**WHAT THE TASK REQUIRES:**
Reproduce word for word the lines in the entries below, from the line containing "phylum: Tracheophyta" up to and including the line containing "scientific name: Linanthus californicus".

**DATA ROWS:**
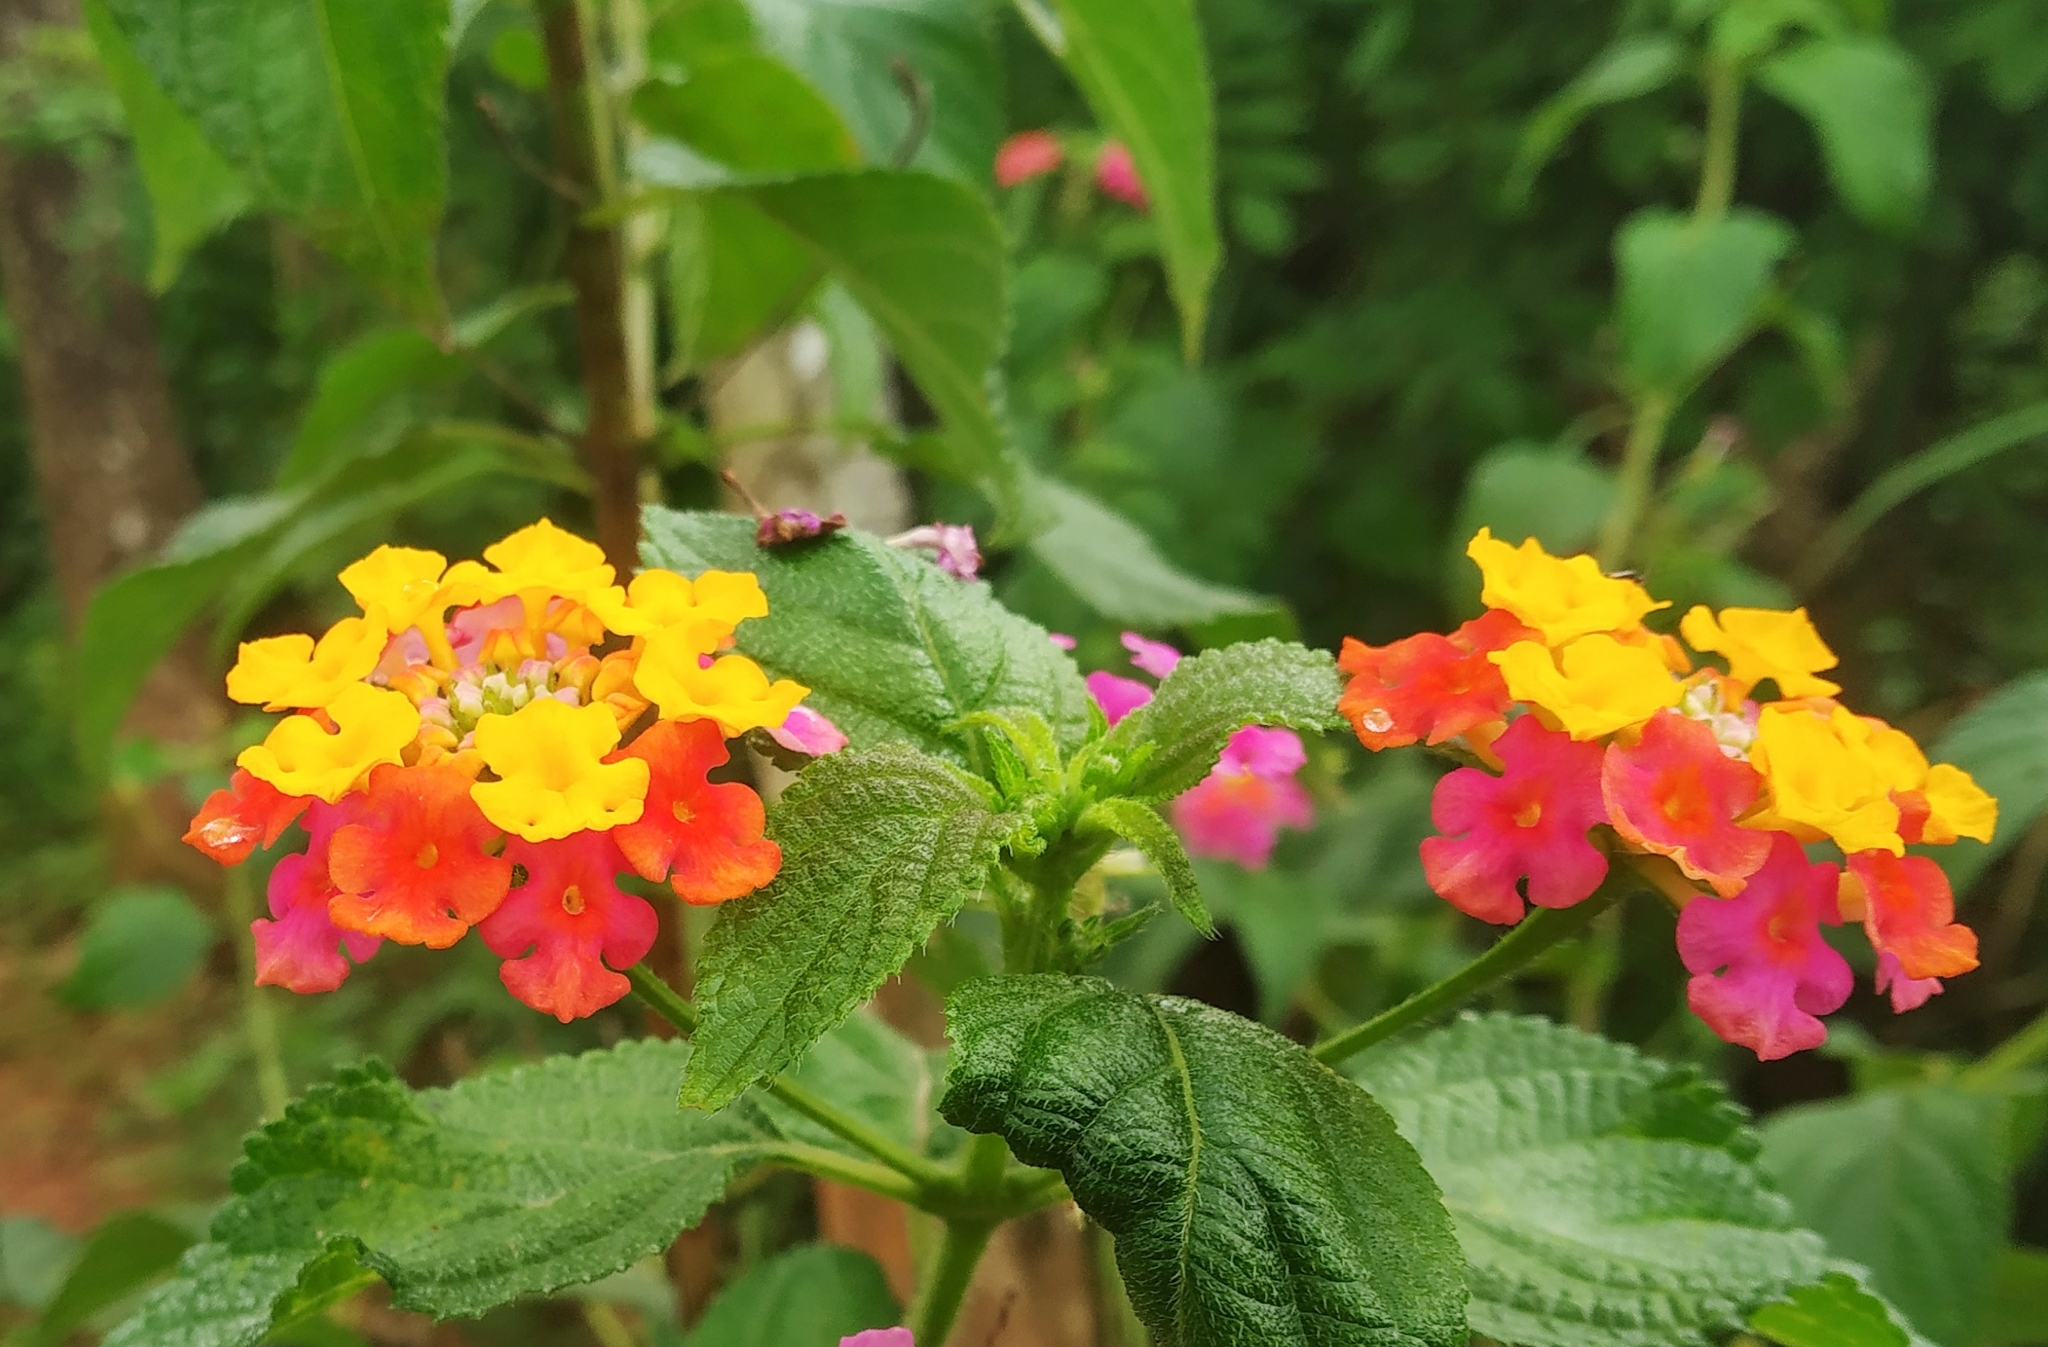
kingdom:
==
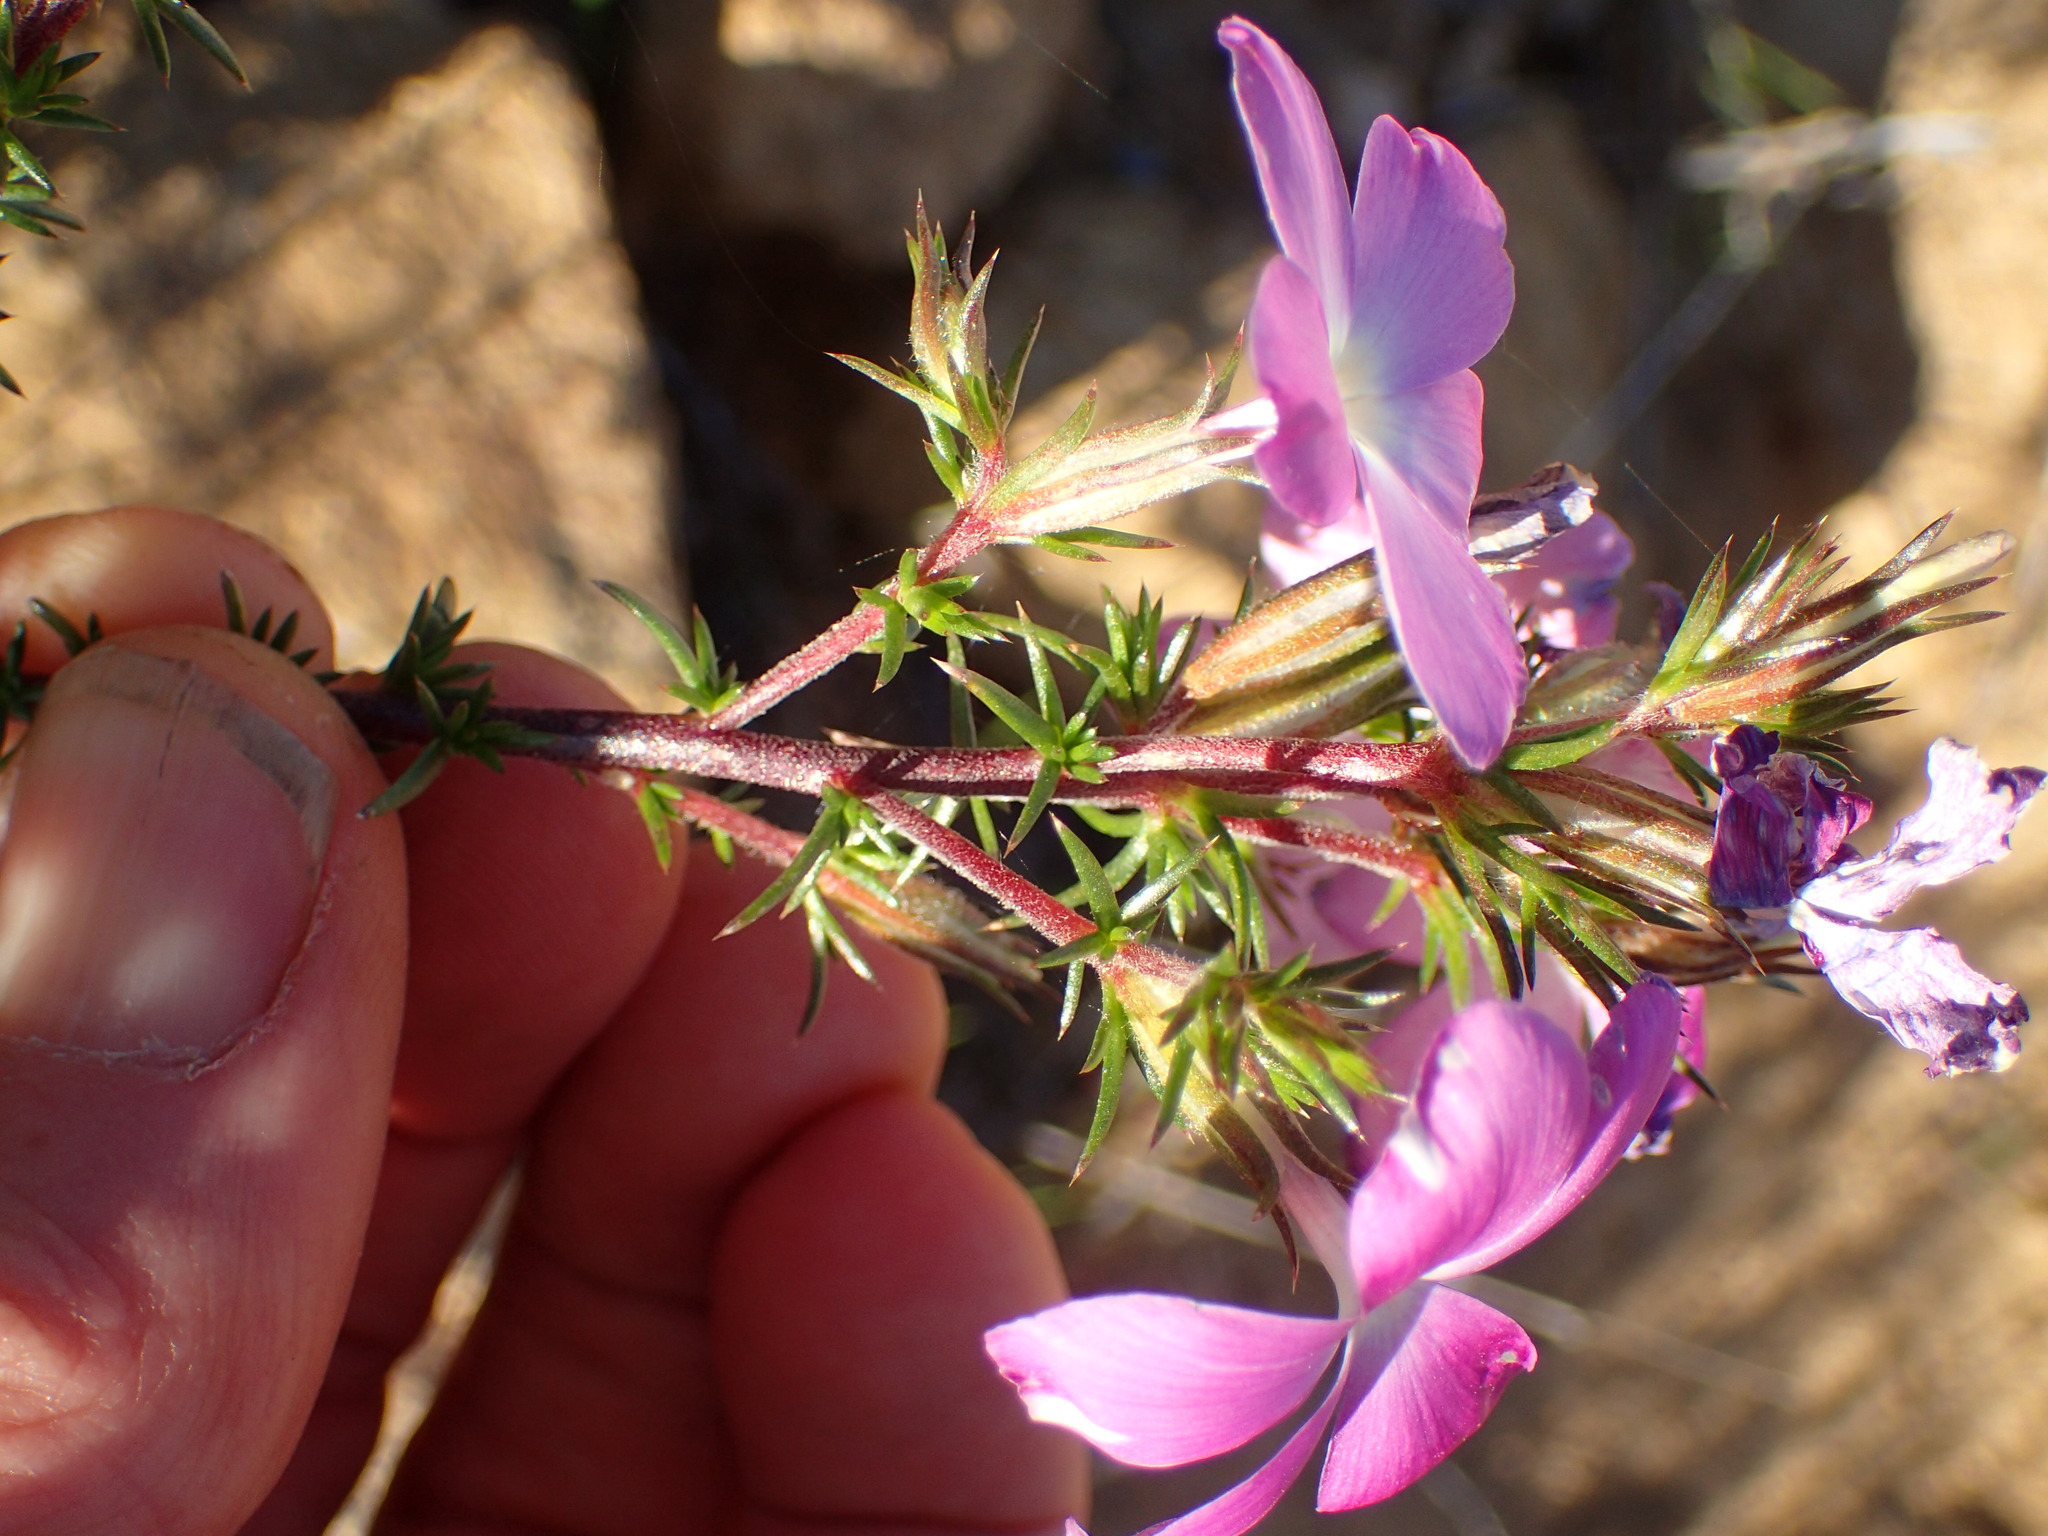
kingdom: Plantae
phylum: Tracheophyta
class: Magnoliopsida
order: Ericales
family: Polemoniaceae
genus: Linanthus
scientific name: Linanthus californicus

**SOLUTION:**
phylum: Tracheophyta
class: Magnoliopsida
order: Ericales
family: Polemoniaceae
genus: Linanthus
scientific name: Linanthus californicus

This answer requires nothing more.